This is how old I will be on the 9th. Time is something that can fascinate me. Just a short stretch of 5 years ago, where was I? Having just moved back from Vancouver, fresh out of the most toxic relationship I had been in, the relationship that shook me to the core and woke me up out of a lifelong pattern of being with alcoholics, mental and emotional manipulators and abusers, I was just over a month into dating my now husband. I was starting a journey into a healthy relationship when I was anything but. A journey with an amazing human, best friend and life partner, that supports and gives me freedom to be me, and learn who me is.
Another 5 years before that? I was 27. In a relationship with someone who was a good person but unable to help themselves and incredibly negative. I had recently graduated my nurse aid course and having done over a year of home support, I was just venturing into long term care facility work. It seems so long ago yet just yesterday.
It amazes me how much I grow and change (and stay the same) in just a few short years. It makes me wonder where I will be at 42.
Anyhoo, I have officially signed up and paid for a bunch o school that all starts in September. I have a tax course to take. I manage a tax office, so it helps to know taxes a little bit :). I’m also taking a intro to management course at our main college here, because why not? I like school, and if I chose to continue managing, I would love some more tools for the job. Then Sociology. That ones just for me. Philosophy, sociology, psychology, all fascinate me, so I decided to start with an into to sociology as it fits my schedule well.
My daughter moved back home. I may die of not surprised. I’m glad she did. I’m also proud of her that she broke it off with her boyfriend. Seems odd to be proud of something like that but it lets me know that even if she cares for someone, if it’s not a good match, she has it in her to see that and act on it despite the pain. It also allows her to see that if someone breaks up with her, its not because the other person doesn’t care. She is however, taking a little too long for my liking with upgrading, as she quit her job to hit the books hard, but…… well, not so hard. I may have to make her get a part time job again if she continues to take too long.
Husband is stupid busy. It seems that whatever inflammatory disease he has, the pain lessens when using his hands. So go go go go go. I just worry about him overdoing it. However, he is happy to have the energy and drive and need to be busy as before he had barely any energy just to make it to work 5 days a week.
Animals. I love my furry guys so damn much. They are all mamas babies. I woke up the other day to the cat, Poe, sleeping on my back, Oona, the Boston, in between my legs and Charlie, the big goofball, draped up against me with his back paws by my head and his head and paw draped over my foot. All 3 whine and cry if they can see me but can’t get to me. They are Velcro.

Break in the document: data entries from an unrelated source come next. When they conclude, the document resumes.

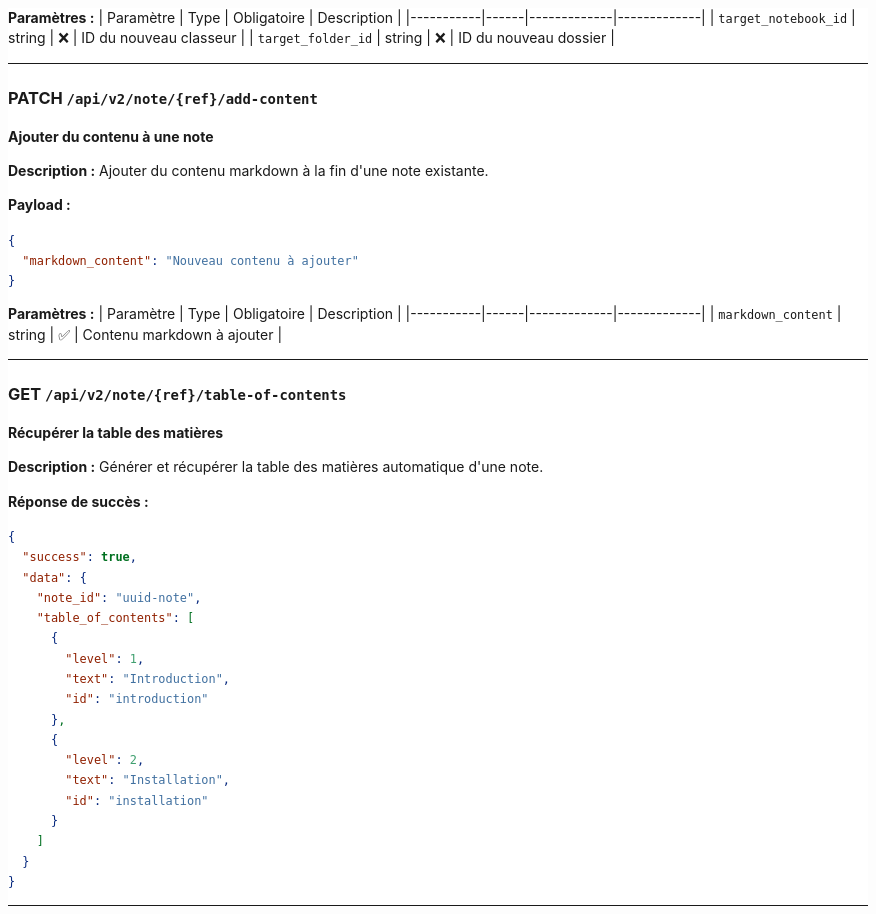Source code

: **Paramètres :**
| Paramètre | Type | Obligatoire | Description |
|-----------|------|-------------|-------------|
| `target_notebook_id` | string | ❌ | ID du nouveau classeur |
| `target_folder_id` | string | ❌ | ID du nouveau dossier |

---

### **PATCH** `/api/v2/note/{ref}/add-content`
**Ajouter du contenu à une note**

**Description :** Ajouter du contenu markdown à la fin d'une note existante.

**Payload :**
```json
{
  "markdown_content": "Nouveau contenu à ajouter"
}
```

**Paramètres :**
| Paramètre | Type | Obligatoire | Description |
|-----------|------|-------------|-------------|
| `markdown_content` | string | ✅ | Contenu markdown à ajouter |

---

### **GET** `/api/v2/note/{ref}/table-of-contents`
**Récupérer la table des matières**

**Description :** Générer et récupérer la table des matières automatique d'une note.

**Réponse de succès :**
```json
{
  "success": true,
  "data": {
    "note_id": "uuid-note",
    "table_of_contents": [
      {
        "level": 1,
        "text": "Introduction",
        "id": "introduction"
      },
      {
        "level": 2,
        "text": "Installation",
        "id": "installation"
      }
    ]
  }
}
```

---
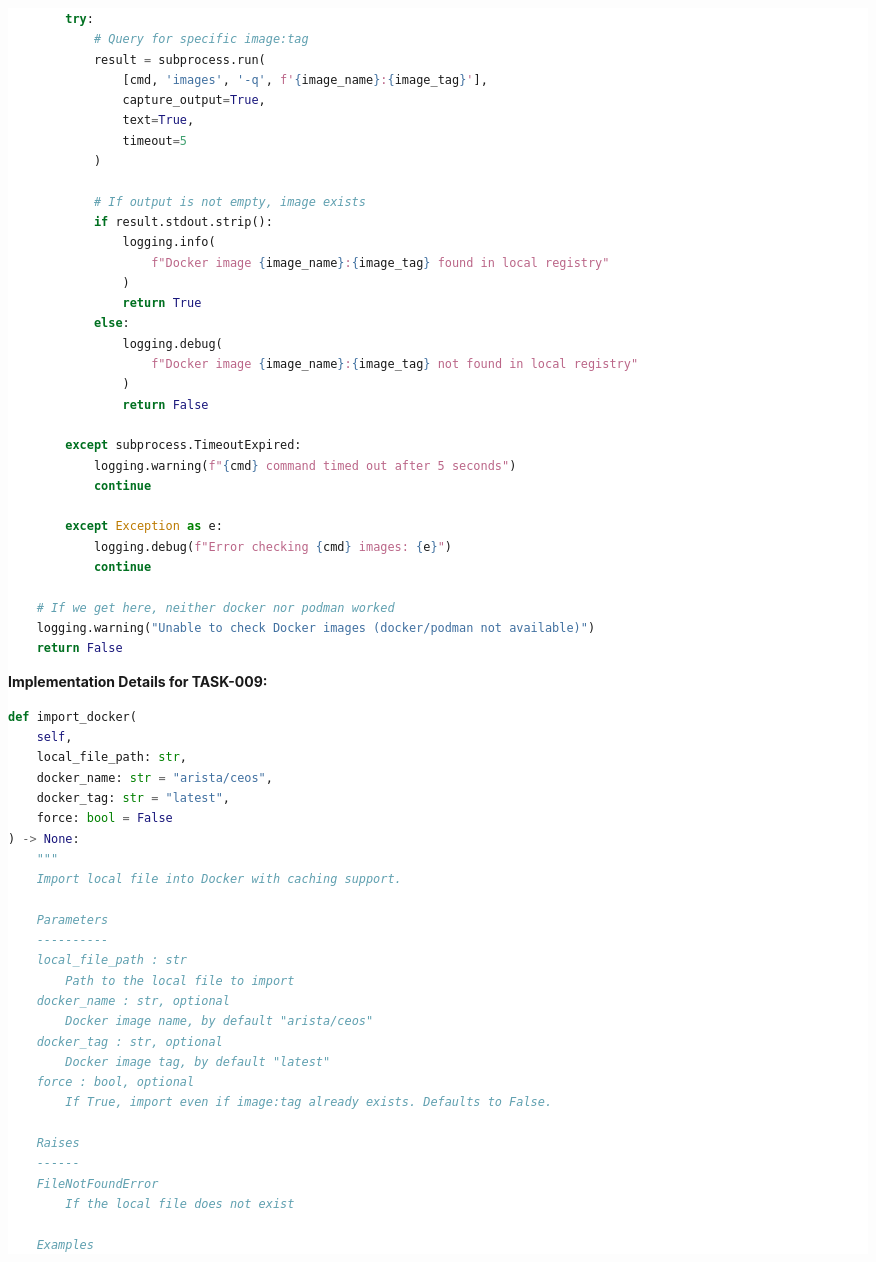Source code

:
```python
        try:
            # Query for specific image:tag
            result = subprocess.run(
                [cmd, 'images', '-q', f'{image_name}:{image_tag}'],
                capture_output=True,
                text=True,
                timeout=5
            )
            
            # If output is not empty, image exists
            if result.stdout.strip():
                logging.info(
                    f"Docker image {image_name}:{image_tag} found in local registry"
                )
                return True
            else:
                logging.debug(
                    f"Docker image {image_name}:{image_tag} not found in local registry"
                )
                return False
                
        except subprocess.TimeoutExpired:
            logging.warning(f"{cmd} command timed out after 5 seconds")
            continue
            
        except Exception as e:
            logging.debug(f"Error checking {cmd} images: {e}")
            continue
    
    # If we get here, neither docker nor podman worked
    logging.warning("Unable to check Docker images (docker/podman not available)")
    return False
```

**Implementation Details for TASK-009:**

```python
def import_docker(
    self,
    local_file_path: str,
    docker_name: str = "arista/ceos",
    docker_tag: str = "latest",
    force: bool = False
) -> None:
    """
    Import local file into Docker with caching support.
    
    Parameters
    ----------
    local_file_path : str
        Path to the local file to import
    docker_name : str, optional
        Docker image name, by default "arista/ceos"
    docker_tag : str, optional
        Docker image tag, by default "latest"
    force : bool, optional
        If True, import even if image:tag already exists. Defaults to False.
        
    Raises
    ------
    FileNotFoundError
        If the local file does not exist
        
    Examples
```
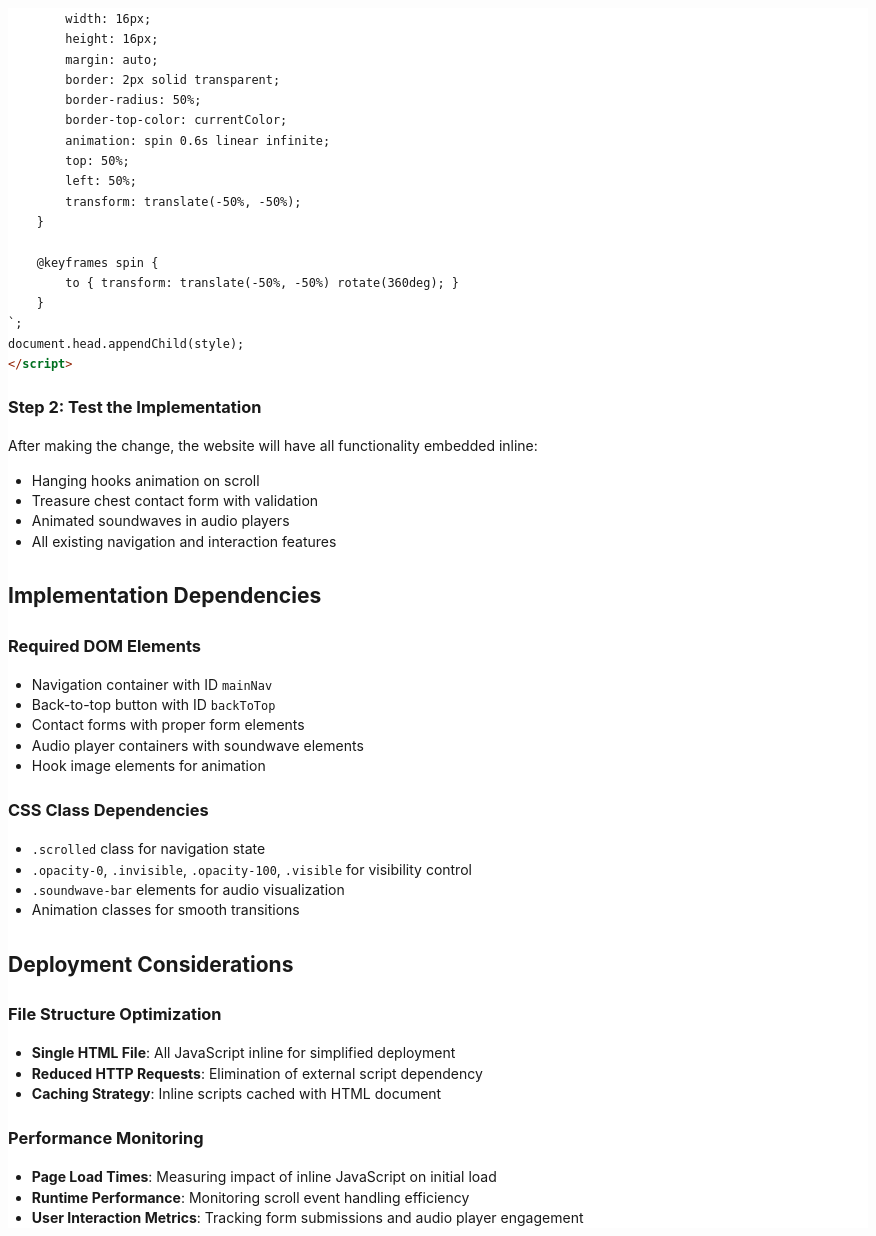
 ```html
        width: 16px;
        height: 16px;
        margin: auto;
        border: 2px solid transparent;
        border-radius: 50%;
        border-top-color: currentColor;
        animation: spin 0.6s linear infinite;
        top: 50%;
        left: 50%;
        transform: translate(-50%, -50%);
    }
    
    @keyframes spin {
        to { transform: translate(-50%, -50%) rotate(360deg); }
    }
`;
document.head.appendChild(style);
</script>
```

### Step 2: Test the Implementation
After making the change, the website will have all functionality embedded inline:
- Hanging hooks animation on scroll
- Treasure chest contact form with validation
- Animated soundwaves in audio players
- All existing navigation and interaction features

## Implementation Dependencies

### Required DOM Elements
- Navigation container with ID `mainNav`
- Back-to-top button with ID `backToTop`
- Contact forms with proper form elements
- Audio player containers with soundwave elements
- Hook image elements for animation

### CSS Class Dependencies
- `.scrolled` class for navigation state
- `.opacity-0`, `.invisible`, `.opacity-100`, `.visible` for visibility control
- `.soundwave-bar` elements for audio visualization
- Animation classes for smooth transitions

## Deployment Considerations

### File Structure Optimization
- **Single HTML File**: All JavaScript inline for simplified deployment
- **Reduced HTTP Requests**: Elimination of external script dependency
- **Caching Strategy**: Inline scripts cached with HTML document

### Performance Monitoring
- **Page Load Times**: Measuring impact of inline JavaScript on initial load
- **Runtime Performance**: Monitoring scroll event handling efficiency
- **User Interaction Metrics**: Tracking form submissions and audio player engagement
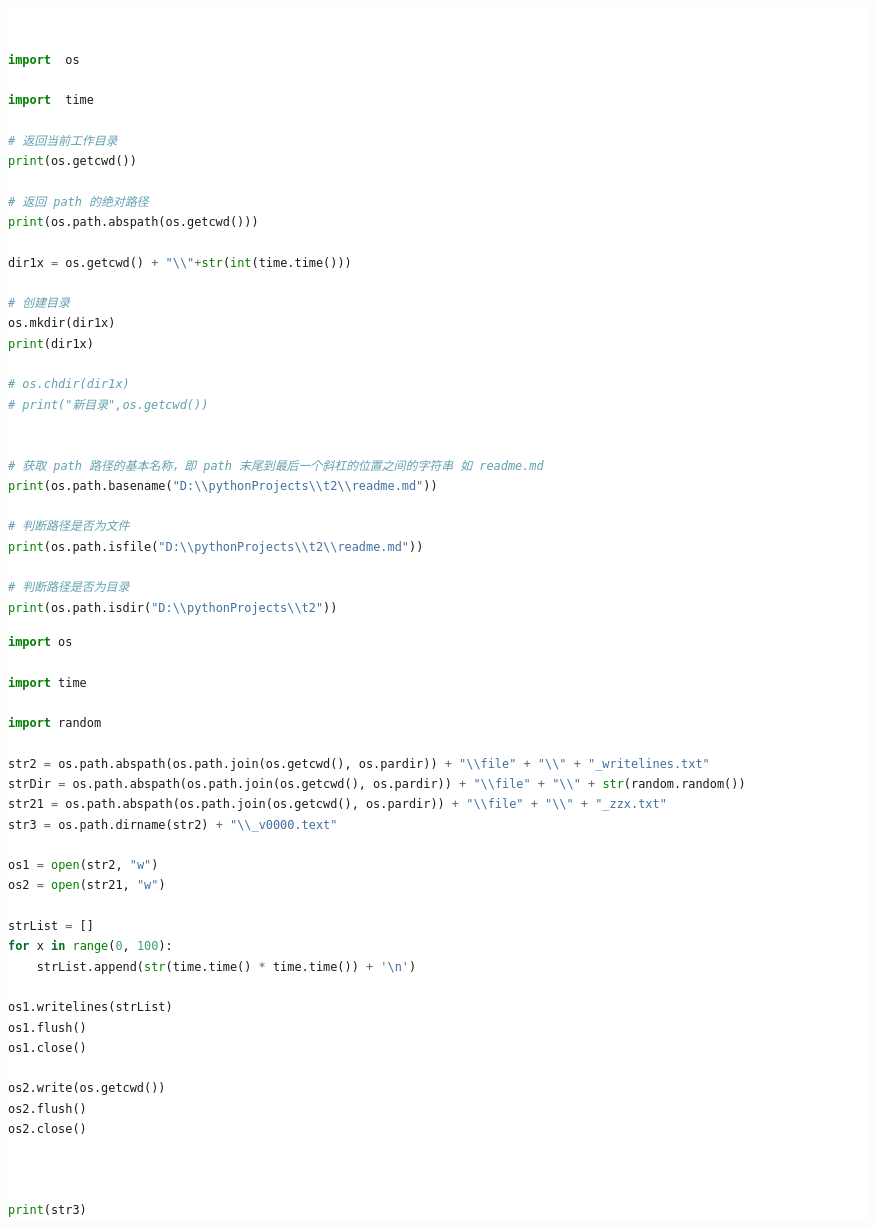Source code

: 
```python


import  os

import  time

# 返回当前工作目录
print(os.getcwd())

# 返回 path 的绝对路径
print(os.path.abspath(os.getcwd()))

dir1x = os.getcwd() + "\\"+str(int(time.time()))

# 创建目录
os.mkdir(dir1x)
print(dir1x)

# os.chdir(dir1x)
# print("新目录",os.getcwd())


# 获取 path 路径的基本名称，即 path 末尾到最后一个斜杠的位置之间的字符串 如 readme.md
print(os.path.basename("D:\\pythonProjects\\t2\\readme.md"))

# 判断路径是否为文件
print(os.path.isfile("D:\\pythonProjects\\t2\\readme.md"))

# 判断路径是否为目录
print(os.path.isdir("D:\\pythonProjects\\t2"))
```

```python
import os

import time

import random

str2 = os.path.abspath(os.path.join(os.getcwd(), os.pardir)) + "\\file" + "\\" + "_writelines.txt"
strDir = os.path.abspath(os.path.join(os.getcwd(), os.pardir)) + "\\file" + "\\" + str(random.random())
str21 = os.path.abspath(os.path.join(os.getcwd(), os.pardir)) + "\\file" + "\\" + "_zzx.txt"
str3 = os.path.dirname(str2) + "\\_v0000.text"

os1 = open(str2, "w")
os2 = open(str21, "w")

strList = []
for x in range(0, 100):
    strList.append(str(time.time() * time.time()) + '\n')

os1.writelines(strList)
os1.flush()
os1.close()

os2.write(os.getcwd())
os2.flush()
os2.close()



print(str3)
```
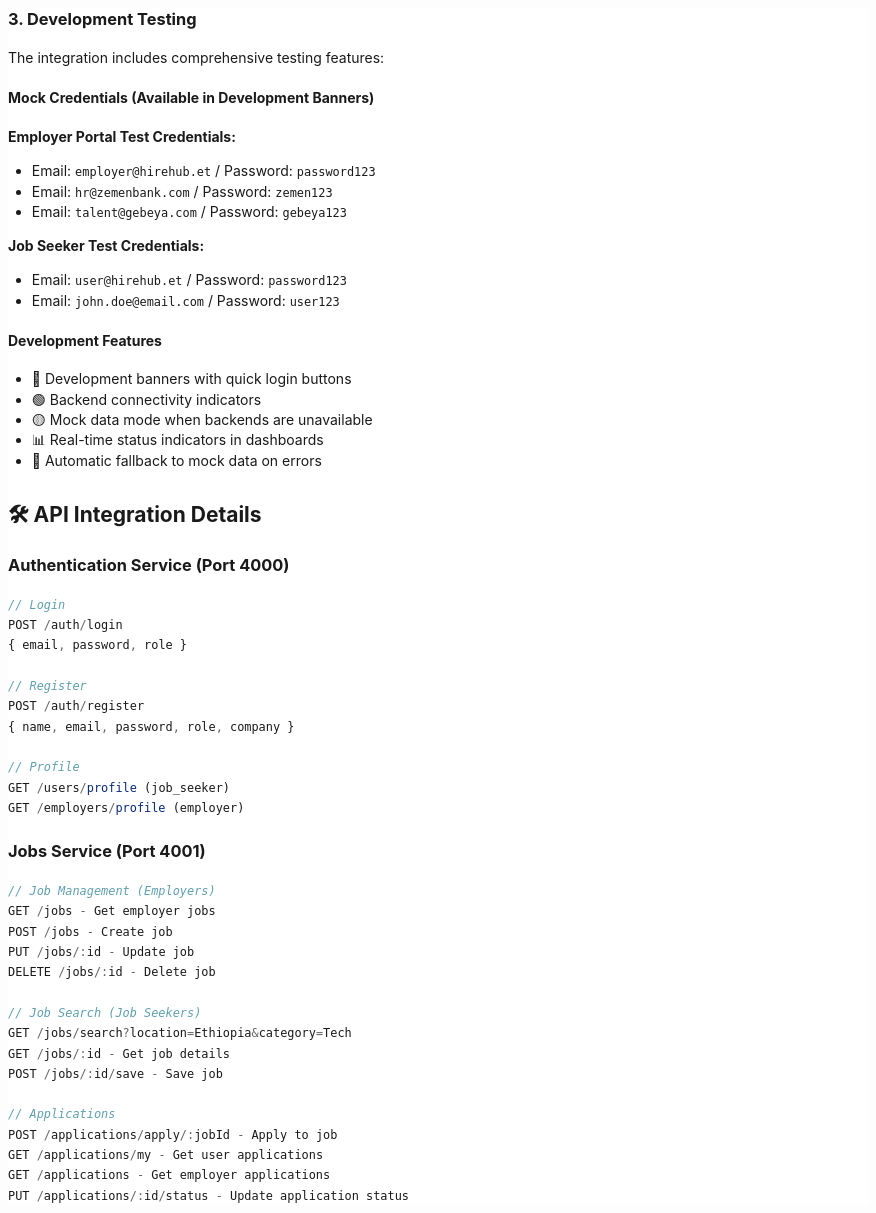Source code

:### 3. Development Testing

The integration includes comprehensive testing features:

#### Mock Credentials (Available in Development Banners)

**Employer Portal Test Credentials:**
- Email: `employer@hirehub.et` / Password: `password123`
- Email: `hr@zemenbank.com` / Password: `zemen123`  
- Email: `talent@gebeya.com` / Password: `gebeya123`

**Job Seeker Test Credentials:**
- Email: `user@hirehub.et` / Password: `password123`
- Email: `john.doe@email.com` / Password: `user123`

#### Development Features
- 🧪 Development banners with quick login buttons
- 🟢 Backend connectivity indicators  
- 🟡 Mock data mode when backends are unavailable
- 📊 Real-time status indicators in dashboards
- 🔄 Automatic fallback to mock data on errors

## 🛠️ API Integration Details

### Authentication Service (Port 4000)
```javascript
// Login
POST /auth/login
{ email, password, role }

// Register  
POST /auth/register
{ name, email, password, role, company }

// Profile
GET /users/profile (job_seeker)
GET /employers/profile (employer)
```

### Jobs Service (Port 4001)
```javascript
// Job Management (Employers)
GET /jobs - Get employer jobs
POST /jobs - Create job
PUT /jobs/:id - Update job
DELETE /jobs/:id - Delete job

// Job Search (Job Seekers)
GET /jobs/search?location=Ethiopia&category=Tech
GET /jobs/:id - Get job details
POST /jobs/:id/save - Save job

// Applications
POST /applications/apply/:jobId - Apply to job
GET /applications/my - Get user applications
GET /applications - Get employer applications
PUT /applications/:id/status - Update application status
```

We recently went to a family camping trip for my cousins dirty 30 and the dogs were amazing there. Off leash no problem. Staying with the pack, yup. Charlie however brought his great Pyrenees side with him and established the main pack to protect on day one, so when more people joined us the next day, he wasn’t a fan, so kept going from person to person with a sniff test, and if he felt they didn’t have the right permit to be with the core pack, he barked at them. So damn cute.